Mr. Hanley : It is not fair to say that the Inland Revenue does not pay interest on overdue tax because it does. As a professional chartered accountant, my experience is that it has always been most fair. I have no brief to defend the Inland Revenue on this matter. I am merely trying to explain my experience.

Ms. Richardson : The hon. Gentleman is a chartered accountant. The majority of my constituents do not have chartered accountants to do their accounts. [Interruption.] Hold on a moment. They simply know that they are owed money. At some stage, they are told by the Revenue that a mistake has been discovered and that they are owed some money. Perhaps I should have come to the hon. Member for Richmond and Barnes (Mr. Hanley) professionally. I have had several cases over the years in which I have written to the Revenue and have said that a woman or man has been owed money for two or three years. I have asked why the interest cannot be paid, but I have never won a case yet.

Mr. Rogers : Will my hon. Friend press the hon. Member for Richmond and Barnes (Mr. Hanley) on this issue?
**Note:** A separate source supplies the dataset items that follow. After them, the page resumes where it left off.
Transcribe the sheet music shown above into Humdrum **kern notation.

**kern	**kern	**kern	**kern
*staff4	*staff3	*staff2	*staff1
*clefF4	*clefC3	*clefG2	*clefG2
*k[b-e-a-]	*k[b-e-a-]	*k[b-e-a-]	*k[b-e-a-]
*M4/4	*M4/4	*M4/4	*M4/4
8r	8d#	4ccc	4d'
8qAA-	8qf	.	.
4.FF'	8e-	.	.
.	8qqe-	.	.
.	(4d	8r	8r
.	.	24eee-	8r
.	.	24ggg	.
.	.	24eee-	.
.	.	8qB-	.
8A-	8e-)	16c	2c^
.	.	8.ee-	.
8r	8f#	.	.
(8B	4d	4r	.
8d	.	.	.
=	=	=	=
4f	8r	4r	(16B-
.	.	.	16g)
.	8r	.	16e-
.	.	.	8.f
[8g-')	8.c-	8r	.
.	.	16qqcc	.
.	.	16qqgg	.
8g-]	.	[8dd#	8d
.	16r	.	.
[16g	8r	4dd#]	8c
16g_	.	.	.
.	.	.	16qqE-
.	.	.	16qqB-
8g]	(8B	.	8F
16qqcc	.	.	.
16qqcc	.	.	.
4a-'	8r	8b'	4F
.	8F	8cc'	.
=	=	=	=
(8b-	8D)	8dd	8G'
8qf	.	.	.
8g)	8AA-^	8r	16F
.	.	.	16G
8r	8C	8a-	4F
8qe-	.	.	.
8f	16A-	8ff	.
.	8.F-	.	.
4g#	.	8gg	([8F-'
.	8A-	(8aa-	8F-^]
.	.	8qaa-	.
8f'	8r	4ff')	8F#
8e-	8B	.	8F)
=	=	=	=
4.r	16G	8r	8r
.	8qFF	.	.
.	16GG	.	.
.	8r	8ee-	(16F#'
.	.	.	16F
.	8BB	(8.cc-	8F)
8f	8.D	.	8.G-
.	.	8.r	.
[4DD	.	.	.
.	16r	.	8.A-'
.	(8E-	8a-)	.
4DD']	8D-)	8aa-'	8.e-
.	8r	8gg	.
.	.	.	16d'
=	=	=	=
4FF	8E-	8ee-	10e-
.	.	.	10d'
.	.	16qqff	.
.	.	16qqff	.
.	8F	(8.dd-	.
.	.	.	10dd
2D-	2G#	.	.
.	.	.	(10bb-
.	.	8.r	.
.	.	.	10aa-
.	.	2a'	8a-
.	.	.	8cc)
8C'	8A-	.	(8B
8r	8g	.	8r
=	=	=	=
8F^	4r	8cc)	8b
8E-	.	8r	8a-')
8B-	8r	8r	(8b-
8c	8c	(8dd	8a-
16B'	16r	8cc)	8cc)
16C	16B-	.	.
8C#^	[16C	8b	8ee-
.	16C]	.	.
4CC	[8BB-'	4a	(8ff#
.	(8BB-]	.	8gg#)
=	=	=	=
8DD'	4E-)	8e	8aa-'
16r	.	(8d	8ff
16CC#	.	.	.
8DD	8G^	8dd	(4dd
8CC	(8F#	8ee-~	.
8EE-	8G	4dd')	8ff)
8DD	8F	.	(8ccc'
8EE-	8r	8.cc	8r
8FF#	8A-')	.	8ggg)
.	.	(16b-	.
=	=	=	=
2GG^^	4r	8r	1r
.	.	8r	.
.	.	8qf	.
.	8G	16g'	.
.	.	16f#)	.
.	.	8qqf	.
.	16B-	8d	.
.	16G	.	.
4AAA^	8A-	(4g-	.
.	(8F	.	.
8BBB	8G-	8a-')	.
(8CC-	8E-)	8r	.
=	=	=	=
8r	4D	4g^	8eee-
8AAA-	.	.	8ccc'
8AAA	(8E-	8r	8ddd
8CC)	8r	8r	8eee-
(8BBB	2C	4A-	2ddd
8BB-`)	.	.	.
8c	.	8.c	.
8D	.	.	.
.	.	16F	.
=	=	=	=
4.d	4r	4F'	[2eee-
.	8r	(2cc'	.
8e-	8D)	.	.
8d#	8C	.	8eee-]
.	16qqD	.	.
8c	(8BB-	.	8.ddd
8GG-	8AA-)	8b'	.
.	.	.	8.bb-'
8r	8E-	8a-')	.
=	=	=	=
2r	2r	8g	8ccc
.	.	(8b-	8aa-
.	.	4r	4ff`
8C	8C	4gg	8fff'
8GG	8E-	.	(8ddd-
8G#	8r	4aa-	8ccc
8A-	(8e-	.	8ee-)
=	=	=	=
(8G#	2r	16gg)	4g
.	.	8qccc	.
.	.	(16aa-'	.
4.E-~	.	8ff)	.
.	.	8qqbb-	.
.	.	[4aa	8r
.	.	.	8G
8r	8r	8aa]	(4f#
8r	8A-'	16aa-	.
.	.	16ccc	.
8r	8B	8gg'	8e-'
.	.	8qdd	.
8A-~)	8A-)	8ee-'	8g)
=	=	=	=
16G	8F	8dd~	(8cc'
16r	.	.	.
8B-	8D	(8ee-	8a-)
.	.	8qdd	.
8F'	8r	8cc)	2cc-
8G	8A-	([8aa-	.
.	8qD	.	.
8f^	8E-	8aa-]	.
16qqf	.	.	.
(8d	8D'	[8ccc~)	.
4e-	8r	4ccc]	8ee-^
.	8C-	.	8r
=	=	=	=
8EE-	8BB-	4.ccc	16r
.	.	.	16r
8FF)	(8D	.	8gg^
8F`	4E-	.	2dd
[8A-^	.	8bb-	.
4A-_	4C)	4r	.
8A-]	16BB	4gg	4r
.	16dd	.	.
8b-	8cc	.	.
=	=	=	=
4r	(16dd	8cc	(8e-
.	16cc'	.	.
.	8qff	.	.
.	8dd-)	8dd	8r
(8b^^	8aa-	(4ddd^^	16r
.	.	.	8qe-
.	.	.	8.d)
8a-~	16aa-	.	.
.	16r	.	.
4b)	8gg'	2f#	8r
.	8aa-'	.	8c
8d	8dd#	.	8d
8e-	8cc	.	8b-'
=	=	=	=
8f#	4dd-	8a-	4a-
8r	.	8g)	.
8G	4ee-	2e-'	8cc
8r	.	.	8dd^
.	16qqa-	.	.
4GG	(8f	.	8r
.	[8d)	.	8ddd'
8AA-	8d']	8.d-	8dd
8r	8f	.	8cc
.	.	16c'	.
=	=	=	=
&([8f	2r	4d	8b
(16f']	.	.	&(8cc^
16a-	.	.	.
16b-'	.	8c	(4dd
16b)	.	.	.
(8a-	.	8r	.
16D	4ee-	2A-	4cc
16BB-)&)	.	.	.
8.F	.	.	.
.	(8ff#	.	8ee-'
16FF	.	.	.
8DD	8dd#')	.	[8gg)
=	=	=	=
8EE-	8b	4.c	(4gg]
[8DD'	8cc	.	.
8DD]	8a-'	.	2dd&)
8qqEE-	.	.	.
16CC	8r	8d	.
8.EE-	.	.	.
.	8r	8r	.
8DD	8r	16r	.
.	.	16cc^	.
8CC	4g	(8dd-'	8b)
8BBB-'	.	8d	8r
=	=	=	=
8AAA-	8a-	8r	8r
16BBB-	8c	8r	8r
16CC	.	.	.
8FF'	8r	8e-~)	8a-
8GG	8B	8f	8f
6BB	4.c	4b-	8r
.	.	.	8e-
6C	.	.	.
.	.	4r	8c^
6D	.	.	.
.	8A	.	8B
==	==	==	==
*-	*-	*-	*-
I have never heard of an instance in which the Inland Revenue has paid interest on moneys that have been paid by a taxpayer and which it is to refund. I hope that my hon. Friend will press the hon. Gentleman to give one instance in which the Inland Revenue has done so.

Ms. Richardson : I should be glad if the hon. Member for Richmond and Barnes would do that.

Mr. Hanley : Not only is interest payable in the circumstances that have been described ; it is even tax free.